C’est ce que nous demandons dans notre Manifeste contre l’impunité des crimes sexuels soutenu par 29 asso : https://manifestecontrelimpunite.blogspot.com et une pétition signée par 103 600 signataires : https://www.mesopinions.com/petition/justice/stop-impunite-crimes-sexuels/35266 avec bien d’autre mesures pour lutter contre l’impunité et pour mieux prévenir et mieux dépister les enfants victimes de violences sexuelles, les protéger, les accompagner et les prendre en charge, les soigner, mieux prendre en compte leurs paroles et tous leurs traumas pour mieux qualifier les faits qu’ils ont subis, mieux leur rendre justice sans les maltraiter et mieux réparer leurs graves préjudices

Pour rappel, il est d’autant plus urgent d’agir pour protéger les enfants victimes de violences sexuelles et de lutter contre l’impunité de ces violences  que : 

Les violences sexuelles subies par les enfants sont d'une ampleur considérable dans le monde entier, elles représentent de très graves atteintes aux droits, à la sécurité, à la dignité et à l’intégrité mentale et physique des enfants qui en sont victimes

  • Très traumatisantes, elles ont de graves conséquences à long terme sur leur vie et leur santé, ce qui en fait un problème majeur de droits humains, de société et de santé publique qu’il est urgent de traiter.

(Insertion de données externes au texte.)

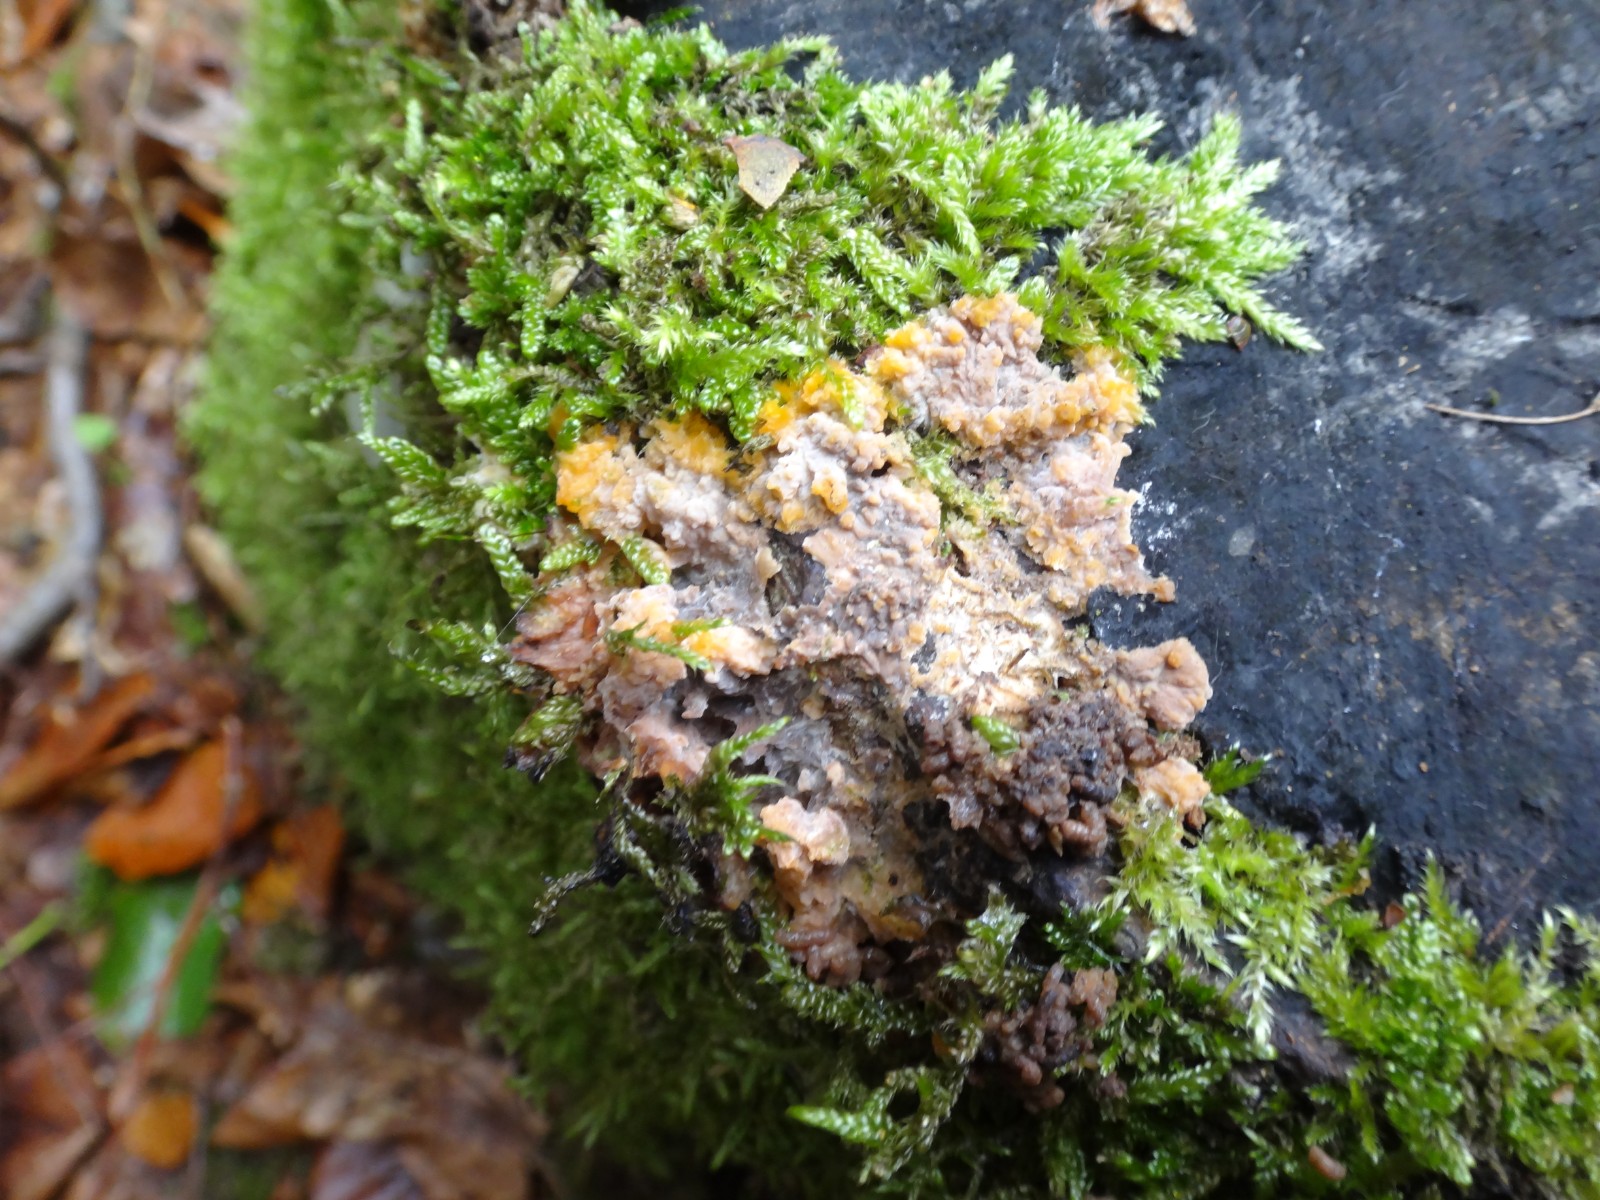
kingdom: Fungi
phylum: Basidiomycota
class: Agaricomycetes
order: Polyporales
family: Meruliaceae
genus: Phlebia
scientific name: Phlebia radiata
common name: stråle-åresvamp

Les violences sexuelles font partie avec les tortures des pires traumas, le cerveau des enfants est particulièrement vulnérable aux violences et la quasi-totalité des enfants victimes de viols, de 80 à 100%, vont développer de graves troubles psychotraumatiques à court moyen et long termes quelle que soit leur âge, leur sexe, leur personnalité, leur histoire, leurs antécédents (Rodriguez, 1997). Elles sont le premier facteur de risque de morts précoces, de suicide, de dépressions à répétition, de troubles anxieux, de conduites addictives, de conduites à risque et de mises en danger, de risque de subir à nouveau des violences tout au long de leur vie et/ou d’en commettre, d’obésité, elles sont également un facteur de risque majeur pour de nombreuses pathologies somatiques d’avoir des périodes de précarité et de marginalisation (pour 50% d’entre elles : risques d’être placé à l’Aide Sociale à l’En- fance, de fugues, d’échecs scolaire, d’absence de diplôme, de chomâge, d’invalidité, d’être interné en hôpital psychiatrique, en institution, risques de grande pauvreté, d’être à la rue (SDF), en hébergement d’accueil, en situation prostitutionnelle, en détention,...) et de voir s’aggraver dans un processus sans fin les situations d’inégalités, de discrimination et de handicap déjà présentes au moment des viols (Campbell, 2008 ; Hillis, 2016 ; IVSEA, 2015 ; MTV/Ipsos, 2019).. La communauté scientifique internationale et l’OMS les re- connaissent comme un problème de santé publique majeur (OMS, 2016 ; Hillis, 2016). Selon les enquêtes récentes de 70 à 96% des enfants victimes déclarent à l’âge adulte un impact important sur leur santé mentale, et de 50 à 70% sur leur santé physique, 50% font des tentatives de suicides, 50% des dépressions à répétition, 30 à 50% présentent des conduites addictives (IVSEA, 2015 ; MTV/IPSOS 2019). Pour en savoir plus lire  la conference introductive au congrès 2019 de la chaire internationale Mukwege sur le psychotraumatisme du viol, des conséquences majeures à long terme sur la vie et la santé des enfants victimes.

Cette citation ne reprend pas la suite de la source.